**Supplied entries:**

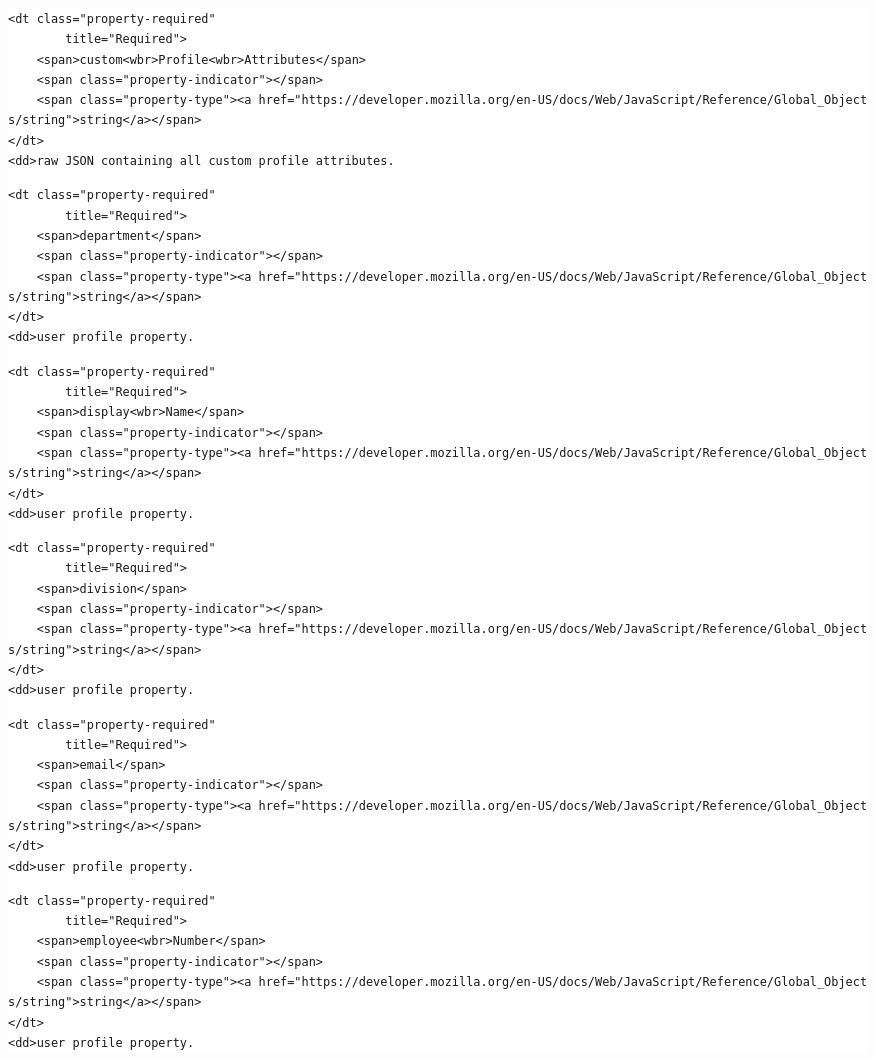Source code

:     <dt class="property-required"
            title="Required">
        <span>custom<wbr>Profile<wbr>Attributes</span>
        <span class="property-indicator"></span>
        <span class="property-type"><a href="https://developer.mozilla.org/en-US/docs/Web/JavaScript/Reference/Global_Objects/string">string</a></span>
    </dt>
    <dd>raw JSON containing all custom profile attributes.
</dd>

    <dt class="property-required"
            title="Required">
        <span>department</span>
        <span class="property-indicator"></span>
        <span class="property-type"><a href="https://developer.mozilla.org/en-US/docs/Web/JavaScript/Reference/Global_Objects/string">string</a></span>
    </dt>
    <dd>user profile property.
</dd>

    <dt class="property-required"
            title="Required">
        <span>display<wbr>Name</span>
        <span class="property-indicator"></span>
        <span class="property-type"><a href="https://developer.mozilla.org/en-US/docs/Web/JavaScript/Reference/Global_Objects/string">string</a></span>
    </dt>
    <dd>user profile property.
</dd>

    <dt class="property-required"
            title="Required">
        <span>division</span>
        <span class="property-indicator"></span>
        <span class="property-type"><a href="https://developer.mozilla.org/en-US/docs/Web/JavaScript/Reference/Global_Objects/string">string</a></span>
    </dt>
    <dd>user profile property.
</dd>

    <dt class="property-required"
            title="Required">
        <span>email</span>
        <span class="property-indicator"></span>
        <span class="property-type"><a href="https://developer.mozilla.org/en-US/docs/Web/JavaScript/Reference/Global_Objects/string">string</a></span>
    </dt>
    <dd>user profile property.
</dd>

    <dt class="property-required"
            title="Required">
        <span>employee<wbr>Number</span>
        <span class="property-indicator"></span>
        <span class="property-type"><a href="https://developer.mozilla.org/en-US/docs/Web/JavaScript/Reference/Global_Objects/string">string</a></span>
    </dt>
    <dd>user profile property.
</dd>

**Exercise directions:** Rewrite the lines of the rows above as a numbered list, leaving out any blank lines and omitting the pictures.

**Response to the task:**
1. Source code
2. :     <dt class="property-required"
3.             title="Required">
4.         <span>custom<wbr>Profile<wbr>Attributes</span>
5.         <span class="property-indicator"></span>
6.         <span class="property-type"><a href="https://developer.mozilla.org/en-US/docs/Web/JavaScript/Reference/Global_Objects/string">string</a></span>
7.     </dt>
8.     <dd>raw JSON containing all custom profile attributes.
9. </dd>
10.     <dt class="property-required"
11.             title="Required">
12.         <span>department</span>
13.         <span class="property-indicator"></span>
14.         <span class="property-type"><a href="https://developer.mozilla.org/en-US/docs/Web/JavaScript/Reference/Global_Objects/string">string</a></span>
15.     </dt>
16.     <dd>user profile property.
17. </dd>
18.     <dt class="property-required"
19.             title="Required">
20.         <span>display<wbr>Name</span>
21.         <span class="property-indicator"></span>
22.         <span class="property-type"><a href="https://developer.mozilla.org/en-US/docs/Web/JavaScript/Reference/Global_Objects/string">string</a></span>
23.     </dt>
24.     <dd>user profile property.
25. </dd>
26.     <dt class="property-required"
27.             title="Required">
28.         <span>division</span>
29.         <span class="property-indicator"></span>
30.         <span class="property-type"><a href="https://developer.mozilla.org/en-US/docs/Web/JavaScript/Reference/Global_Objects/string">string</a></span>
31.     </dt>
32.     <dd>user profile property.
33. </dd>
34.     <dt class="property-required"
35.             title="Required">
36.         <span>email</span>
37.         <span class="property-indicator"></span>
38.         <span class="property-type"><a href="https://developer.mozilla.org/en-US/docs/Web/JavaScript/Reference/Global_Objects/string">string</a></span>
39.     </dt>
40.     <dd>user profile property.
41. </dd>
42.     <dt class="property-required"
43.             title="Required">
44.         <span>employee<wbr>Number</span>
45.         <span class="property-indicator"></span>
46.         <span class="property-type"><a href="https://developer.mozilla.org/en-US/docs/Web/JavaScript/Reference/Global_Objects/string">string</a></span>
47.     </dt>
48.     <dd>user profile property.
49. </dd>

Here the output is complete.